Thursday, July 23, 2009

Absence, and its related cardiological effects




When absence makes the heart fonder, as it truly does, it manages this by helping us forget the flaws and accentuating our favorite qualities in the ones we miss.

Aaron went to camp on a Sunday. I wondered before how long I would need to be away from him before I started to miss him. How many days to dissolve the crust of familiarity and find the juicy center of fondness? By Thursday I knew: the answer seems to be three.

Lately I've had, I confess, trouble liking him. What that really means is liking being around him. Like inquisitive children everywhere, Aaron has no idea when NOT to ask questions. Whether presented in the form of the incessant "why?" barrage, or the constant tendency to butt into conversations that don't concern him, this overweaning curiosity eventually grates on even the most loving parent. Parents are adults, and adults are used to living in a world where people mostly know when information is likely theirs for the asking. Children seem to have to learn it, and it seems to take a long time.

I know this, and I know that this fact makes me crazy sometimes. Yet, three days into an absence of Aaron, I found I could no longer feel annoyance at the thought of it. The frustration I know I felt in dealing daily with him had melted away, leaving only fond memories of his fine mind and infectious love of whatever interests him. And I was aware anew of the cameraderie that has built up in the places where our interests intersect. I recognized again the simple warmth that emanates from the practice of caring, further deepened by the presence within myself of that portion of his own well-being which he is not yet able to shoulder, and for which I am currently steward.

It was a constructive separation, a useful reminder to reflect upon when I need to remember that the love of a father is strongly there underneath, even in tedium-coated times when I can't imagine what it feels like. Tomorrow, as we sit around the campfire and fight over whether it's a worthwhile pursuit to consign every visible woodchip to the flames, I will try to remember.

2 comments:

Jer said...

I love the way you word the fact that kids annoy us but we still love them. The constant questions! Agh!

Christy said...

Oh Mike, oh Mike, oh Mike- I was nodding the entire time I was reading this post. I can relate to it on every level!

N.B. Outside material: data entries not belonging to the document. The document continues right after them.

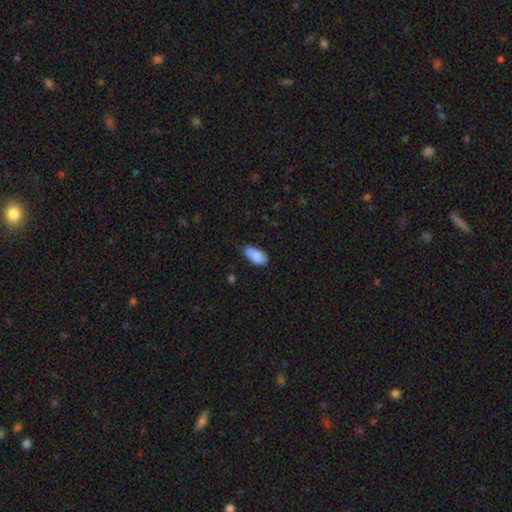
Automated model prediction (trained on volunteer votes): smooth_or_featured: smooth (p=0.89) [alt: star or artifact p=0.06]
how_rounded: in between (p=0.93) [alt: cigar-shaped p=0.05]
merging: none (p=0.76) [alt: minor disturbance p=0.20]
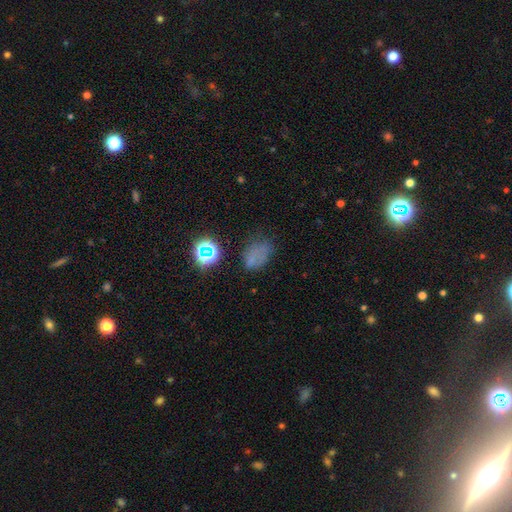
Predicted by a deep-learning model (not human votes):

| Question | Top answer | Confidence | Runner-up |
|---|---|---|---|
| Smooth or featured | smooth | 49% | star or artifact (36%) |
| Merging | none | 56% | minor disturbance (23%) |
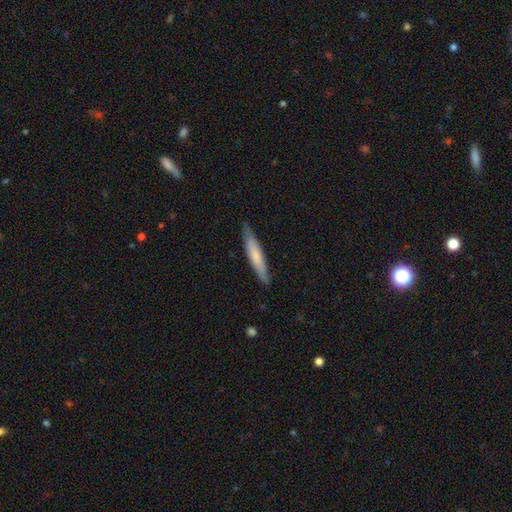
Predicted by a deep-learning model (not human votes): Smooth or featured? smooth (63%)
How rounded? cigar-shaped (90%)
Merging? none (84%)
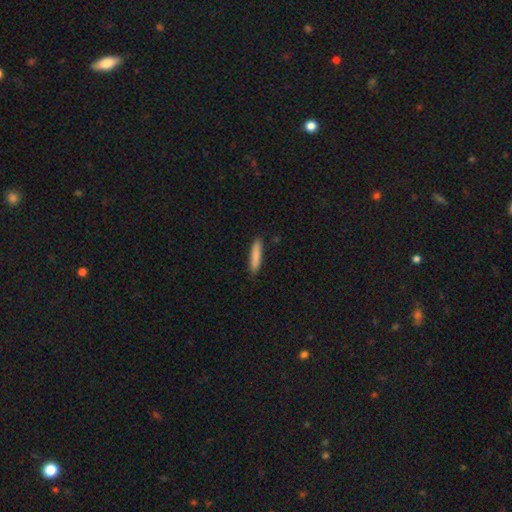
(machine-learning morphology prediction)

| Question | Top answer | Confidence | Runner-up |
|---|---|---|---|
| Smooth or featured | smooth | 86% | featured or disk (9%) |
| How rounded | cigar-shaped | 86% | in between (12%) |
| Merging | none | 89% | minor disturbance (8%) |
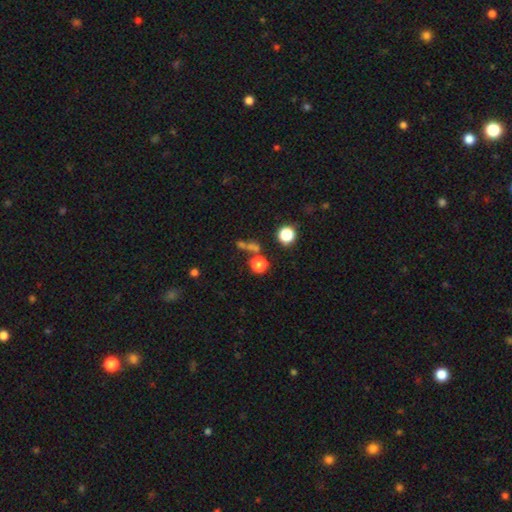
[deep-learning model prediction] Overall: star or artifact (49%; smooth 36%).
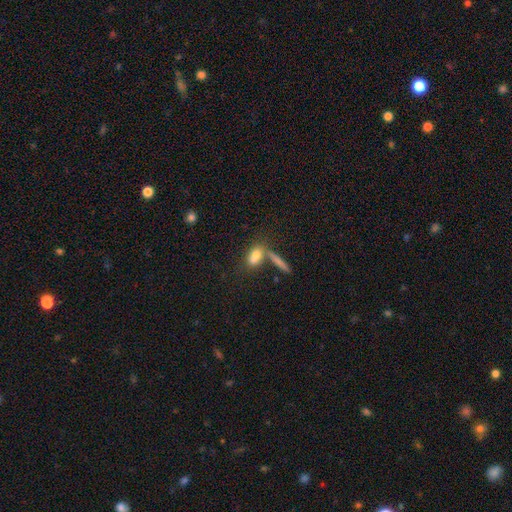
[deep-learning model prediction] This is likely a smooth galaxy (73%). How rounded: likely in between (66%). Merging: possibly none (46%).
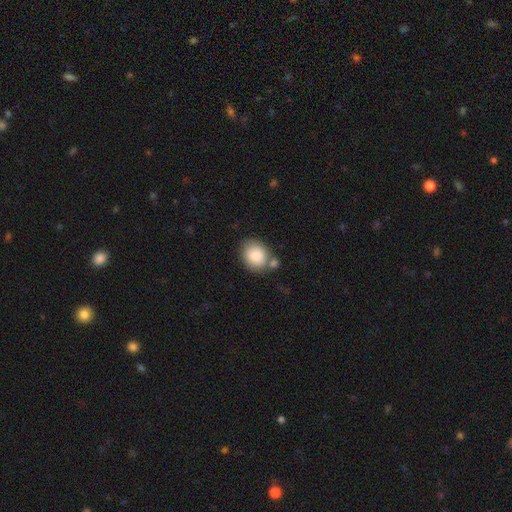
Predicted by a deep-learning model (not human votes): Morphology: type=smooth (84%); roundness=round (56%); merging=none (61%).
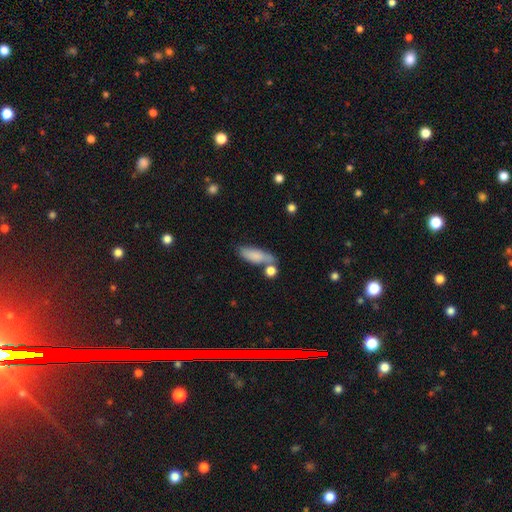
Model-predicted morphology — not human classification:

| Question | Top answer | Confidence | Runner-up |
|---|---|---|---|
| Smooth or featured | smooth | 80% | featured or disk (13%) |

My mom had the girls for 2 weeks this month, and I missed them like crazy. I thought about them the entire time and couldn't wait to hold them again.

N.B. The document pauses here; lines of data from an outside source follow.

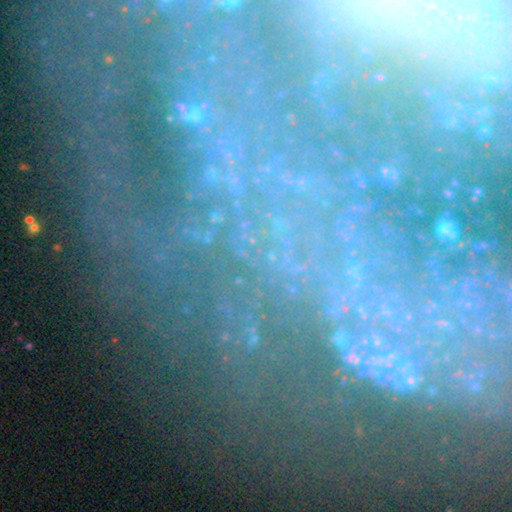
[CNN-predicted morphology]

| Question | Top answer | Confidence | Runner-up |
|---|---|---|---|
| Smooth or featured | star or artifact | 44% | featured or disk (41%) |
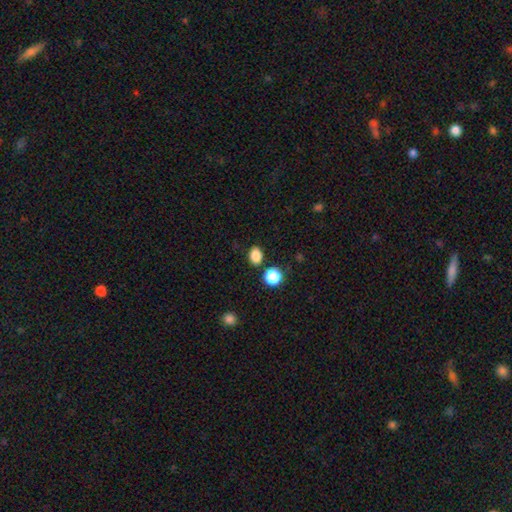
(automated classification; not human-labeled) This appears to be a smooth galaxy with no disk features (85%) that is in between round and cigar-shaped (61%). Merging: none (83%).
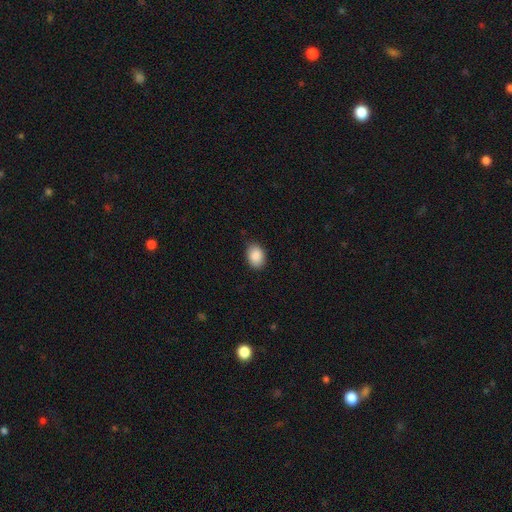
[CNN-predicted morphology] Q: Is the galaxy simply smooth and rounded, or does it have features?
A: smooth — 89%.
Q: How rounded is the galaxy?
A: in between — 77%.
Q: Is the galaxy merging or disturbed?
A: none — 82%.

But the questions, oh the questions! I swear, they can ask the same question 7 times just phrasing it a little bit differently, using different tones and inflections, and making it sound like a new thing every single time. From the outside, the inqusitive tendencies are endearing and adorable, but to be in the eye of the storm, it's exhausting. Both girls seem to fire at me at once. I have to remember to breathe deep sometimes.

Right after they were born, probably the best insight given to me was by my boss- she said that we love our kids always, but it doesn't mean we always have to like them.

Thanks Jer for linking me to this- Michael, I've got to bookmark your blog and keep up on it. I'm a huge fan of your writing!